Wordslinger: Chapter Length … It Matters
I love to read short chapters, but I have only recently begun writing them. Like movies, I tend to string many scenes together and even switch POVs at my leisure. This may work in the movies but in a novel it can be confusing and, worse yet, annoying.
George Lucas and his film American Graffiti helped begin a movement in the film industry where multiple story lines were advanced at once and even intertwined. We as audience members have grown so accustomed to this fast pace that now even sit-coms have three different story arcs going at once. (I’m thinking of some of my favorite Seinfeld episodes).

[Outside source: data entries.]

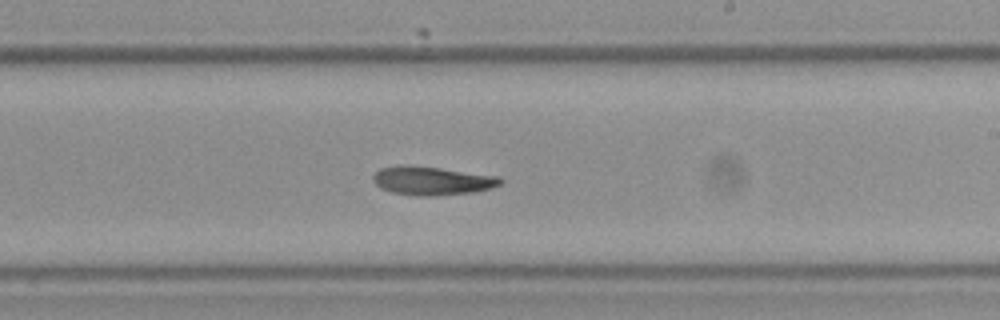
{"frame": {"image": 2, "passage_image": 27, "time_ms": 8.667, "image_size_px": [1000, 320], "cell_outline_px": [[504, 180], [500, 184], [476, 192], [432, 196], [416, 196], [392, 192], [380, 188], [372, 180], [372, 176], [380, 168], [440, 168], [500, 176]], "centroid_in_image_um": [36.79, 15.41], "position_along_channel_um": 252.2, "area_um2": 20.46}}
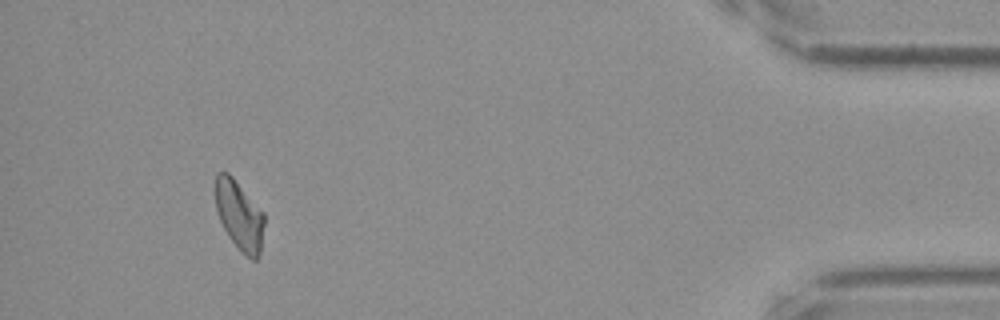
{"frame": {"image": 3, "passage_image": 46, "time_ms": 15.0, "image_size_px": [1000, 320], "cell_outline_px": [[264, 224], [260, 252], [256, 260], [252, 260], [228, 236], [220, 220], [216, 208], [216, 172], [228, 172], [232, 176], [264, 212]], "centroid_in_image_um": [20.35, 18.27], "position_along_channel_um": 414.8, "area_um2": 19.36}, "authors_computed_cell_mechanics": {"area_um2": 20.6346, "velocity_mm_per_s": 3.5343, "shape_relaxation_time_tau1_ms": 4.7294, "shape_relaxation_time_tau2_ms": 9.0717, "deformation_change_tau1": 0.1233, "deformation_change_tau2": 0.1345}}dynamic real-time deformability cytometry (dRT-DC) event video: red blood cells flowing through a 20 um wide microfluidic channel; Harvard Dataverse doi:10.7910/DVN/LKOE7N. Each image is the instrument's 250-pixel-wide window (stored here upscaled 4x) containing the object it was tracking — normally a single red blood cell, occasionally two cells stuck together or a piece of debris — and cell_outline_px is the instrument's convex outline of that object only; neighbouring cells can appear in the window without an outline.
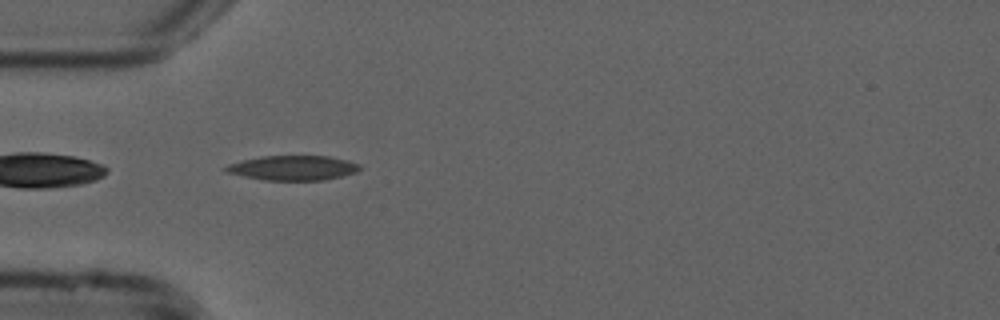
{"species": "common noctule bat (a hibernating species)", "species_latin": "Nyctalus noctula", "temperature_condition": "cold", "stored_images_in_passage": 38, "camera_frame_rate_fps": 3000, "um_per_image_px": 0.085, "animal": {"sex": "male", "forearm_length_mm": 52.5}, "frame": {"image": 1, "passage_image": 1, "time_ms": 0.0, "image_size_px": [1000, 320], "cell_outline_px": [[360, 168], [356, 172], [324, 180], [264, 180], [244, 176], [228, 172], [224, 168], [228, 164], [260, 156], [328, 156], [348, 160], [360, 164]], "centroid_in_image_um": [24.93, 14.26], "position_along_channel_um": 60.1, "area_um2": 19.07}}
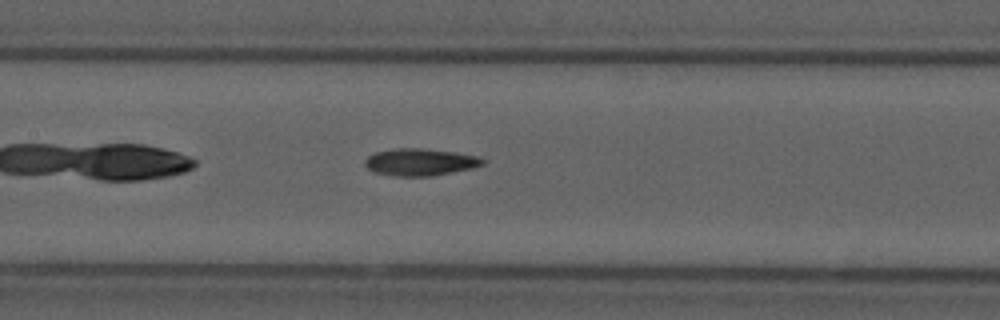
{"frame": {"image": 2, "passage_image": 10, "time_ms": 3.0, "image_size_px": [1000, 320], "cell_outline_px": [[488, 160], [484, 164], [472, 168], [432, 176], [396, 176], [376, 172], [368, 168], [364, 164], [364, 160], [368, 156], [376, 152], [396, 148], [420, 148], [452, 152], [480, 156]], "centroid_in_image_um": [35.75, 13.77], "position_along_channel_um": 171.7, "area_um2": 18.55}}
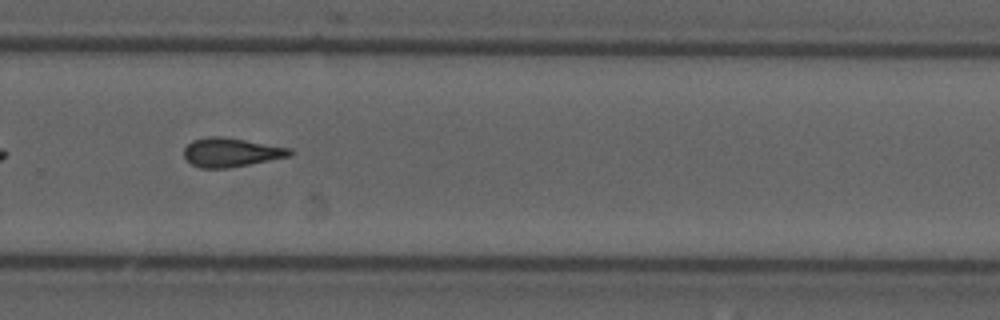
{"frame": {"image": 3, "passage_image": 21, "time_ms": 6.667, "image_size_px": [1000, 320], "cell_outline_px": [[292, 156], [228, 168], [200, 168], [192, 164], [184, 156], [184, 148], [192, 140], [208, 136], [220, 136], [292, 148]], "centroid_in_image_um": [19.64, 12.95], "position_along_channel_um": 310.2, "area_um2": 17.8}, "authors_computed_cell_mechanics": {"area_um2": 17.8024, "velocity_mm_per_s": 3.7998, "shape_relaxation_time_tau1_ms": null, "shape_relaxation_time_tau2_ms": 10.3538, "deformation_change_tau1": null, "deformation_change_tau2": 0.2617}}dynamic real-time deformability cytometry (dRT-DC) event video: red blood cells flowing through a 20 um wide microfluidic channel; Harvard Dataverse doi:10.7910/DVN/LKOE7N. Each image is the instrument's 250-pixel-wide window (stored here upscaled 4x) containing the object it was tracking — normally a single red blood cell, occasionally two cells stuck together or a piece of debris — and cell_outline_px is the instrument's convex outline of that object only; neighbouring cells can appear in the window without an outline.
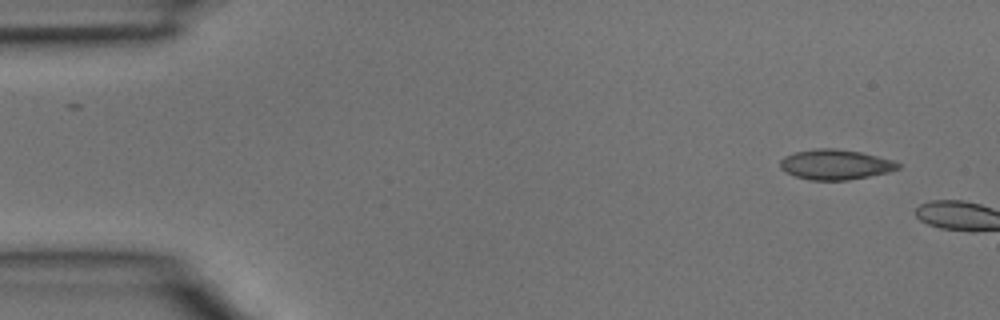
{"species": "common noctule bat (a hibernating species)", "species_latin": "Nyctalus noctula", "temperature_condition": "room temperature", "stored_images_in_passage": 2, "camera_frame_rate_fps": 3000, "um_per_image_px": 0.085, "animal": {"sex": "male", "body_mass_g": 15.6}, "frame": {"image": 1, "passage_image": 2, "time_ms": 0.333, "image_size_px": [1000, 320], "cell_outline_px": [[900, 168], [888, 172], [848, 180], [812, 180], [796, 176], [780, 168], [780, 160], [784, 156], [796, 152], [816, 148], [836, 148], [860, 152], [892, 160], [900, 164]], "centroid_in_image_um": [71.0, 13.98], "position_along_channel_um": 14.0, "area_um2": 20.46}}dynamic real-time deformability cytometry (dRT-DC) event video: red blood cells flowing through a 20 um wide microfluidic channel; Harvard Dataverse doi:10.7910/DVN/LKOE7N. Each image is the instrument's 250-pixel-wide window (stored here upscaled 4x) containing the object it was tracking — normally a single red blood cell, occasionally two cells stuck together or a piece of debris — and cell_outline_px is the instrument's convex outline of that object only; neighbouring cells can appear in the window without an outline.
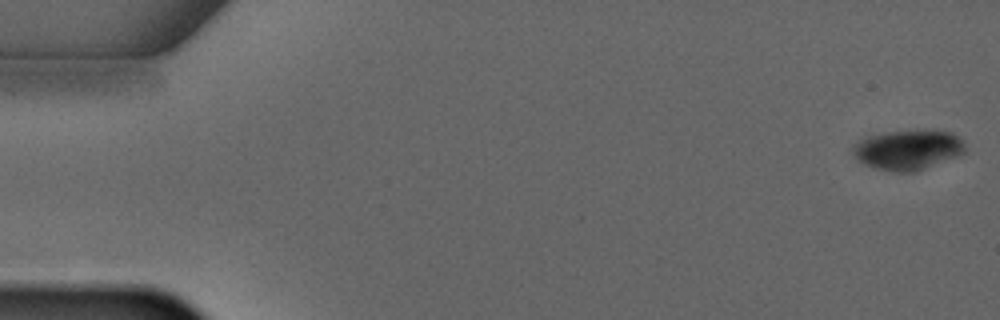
{"species": "common noctule bat (a hibernating species)", "species_latin": "Nyctalus noctula", "temperature_condition": "warm", "stored_images_in_passage": 5, "camera_frame_rate_fps": 3000, "um_per_image_px": 0.085, "animal": {"sex": "male", "forearm_length_mm": 52.5}, "frame": {"image": 1, "passage_image": 1, "time_ms": 0.0, "image_size_px": [1000, 320], "cell_outline_px": [[964, 152], [956, 156], [912, 172], [892, 172], [876, 168], [864, 164], [852, 152], [852, 148], [860, 140], [884, 132], [916, 128], [932, 128], [952, 132], [964, 140]], "centroid_in_image_um": [77.21, 12.68], "position_along_channel_um": 7.8, "area_um2": 26.3}}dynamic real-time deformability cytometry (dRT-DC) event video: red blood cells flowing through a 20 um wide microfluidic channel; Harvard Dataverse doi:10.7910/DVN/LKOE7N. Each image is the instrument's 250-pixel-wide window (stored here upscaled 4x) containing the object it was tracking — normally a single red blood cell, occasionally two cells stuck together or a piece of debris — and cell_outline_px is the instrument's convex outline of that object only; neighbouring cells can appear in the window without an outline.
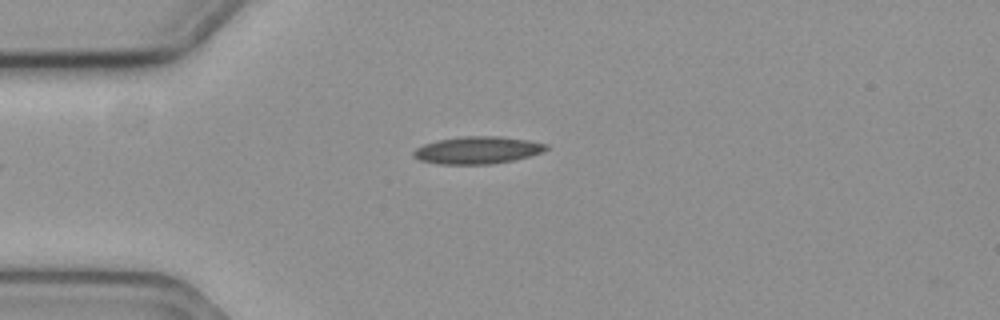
{"species": "common noctule bat (a hibernating species)", "species_latin": "Nyctalus noctula", "temperature_condition": "cold", "stored_images_in_passage": 32, "camera_frame_rate_fps": 3000, "um_per_image_px": 0.085, "animal": {"sex": "female", "body_mass_g": 19.3, "forearm_length_mm": 54.1}, "frame": {"image": 1, "passage_image": 1, "time_ms": 0.0, "image_size_px": [1000, 320], "cell_outline_px": [[548, 148], [540, 152], [528, 156], [512, 160], [488, 164], [440, 164], [420, 160], [412, 156], [412, 152], [416, 148], [424, 144], [440, 140], [464, 136], [500, 136], [528, 140], [548, 144]], "centroid_in_image_um": [40.56, 12.76], "position_along_channel_um": 44.4, "area_um2": 20.87}}
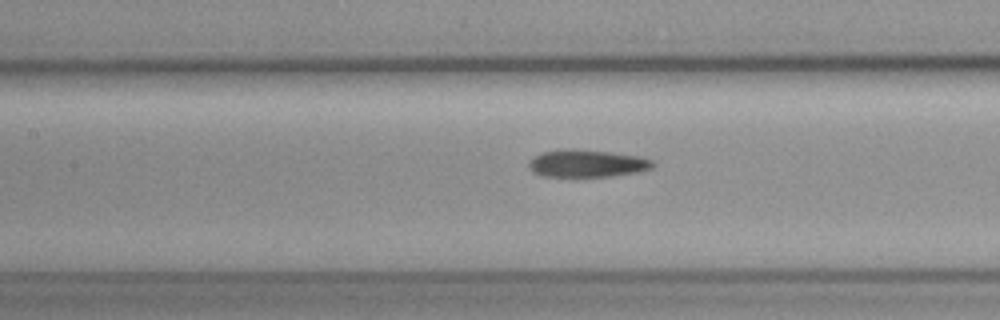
{"frame": {"image": 2, "passage_image": 12, "time_ms": 3.667, "image_size_px": [1000, 320], "cell_outline_px": [[656, 164], [652, 168], [636, 172], [608, 176], [540, 176], [532, 172], [528, 168], [528, 160], [540, 152], [560, 148], [576, 148], [612, 152], [640, 156], [652, 160]], "centroid_in_image_um": [49.83, 13.86], "position_along_channel_um": 157.6, "area_um2": 20.23}}
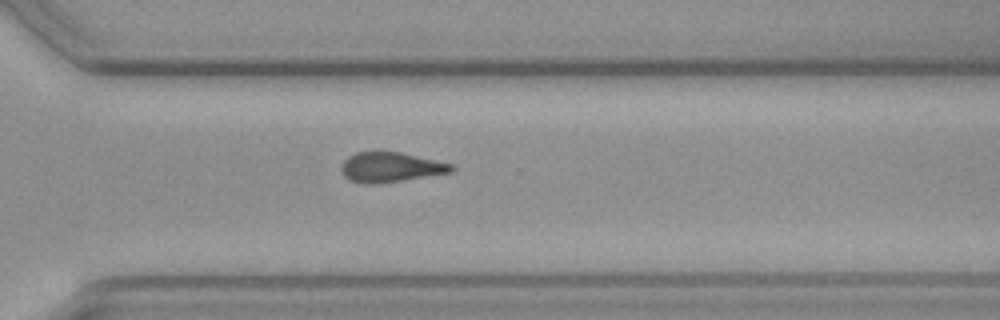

When writing, I invite you to embrace the last bastion of intimate story telling; the chapter. A chapter can be as long as a novella and works for many authors, but it doesn’t have to be a series of separated scenes. Any single scene can be an island.
If you’re looking for a rule to follow, I submit that any change in POV or location should be strongly considered a good place to start a new chapter.
Worried about length? (And who isn’t)? Don’t be, I’ve read plenty of 400 word chapters and you know what it got me? A bigger sense of accomplishment.
However, in the interest of putting a figure on it, I’ll submit that a chapter that is 1 to 5 thousand words is a great target as well as a fairly consistent modern standard.
I try to keep web posts such as this one to about a thousand words because I know it’s long enough to be worth the time to explore any given topic, but not so long as to intimidate readers. Maybe it’s even because of my relationship with Bookish Temptations that my fiction has segmented into more bite sized morsels over that last two years. In that case, I say thank you, because it has the added bonus of making novels easier to edit.
It should be noted that my endorsement of short, poignant chapters in no way changes my sour views on a web fad known as “drabble” posts. I heartily maintain that purposefully dinky chapters (250 words or so), is seldom going to fully engage a reader no matter how much instant gratification it gives the writer.
Beginning with a thousand words is just a starting target and a great daily writing goal in addition. Keeping it under 5k allows the reader a chance to settle into your writing without subjecting them to a lengthy parade of characters and locations.
Side trips can be fun, but ultimately hurt your final product if they don’t directly serve the story. Just like in real life, too many side trips results in running out of gas before you get to your final destination.
I mostly write in a third person narrative and often dive down into the heads of many of my characters, but too much head hopping even confuses me later on. Separating these sections by making them their own chapters is greatly assisting my quest for clearly defined plot lines while giving me the freedom to even switch them around from time to time.
It takes guts, but chapters that have only one scene can be shuffled like drink coasters at the Elks Lodge. You never know what combinations can be unlocked by simply shuffling the order of events.
THIS IS SELDOM NECESSARY AND NOT A COMMON STEP IN THE EDITING PROCESS, But, it is eye-opening and has inspired both my wife and I. The changes we make usually stick.
Don’t you like to come up for air every ten to fifteen minutes when you read? I sure do, and I can’t believe I’ve subjected readers to colossal 15 to 22 thousand word chapters in my fan fiction days. If I re-edited those books, the chapters would quadruple.
Most of the advice I offer is pretty well vetted and tested but I want to acknowledge that there are countless examples of amazing books with chapters longer than a Dakota freight train and I don’t knock it one bit; I only suggest that current styles and preferences are leaning toward screenplay sized scenes.
Fortunately, that trend lends itself to clear and considerate writing and I am a fan of both. As a person who suffers from being a little too wordy, this is the kind of thing that keeps me in check and makes my stories tight and focused. (Again, a big help in editing).
I still encourage writers to follow those rabbits down their respective holes and let characters off their leashes once in a while. I just think it helps more to keep changes in points of view separate for the sake of simplicity alone.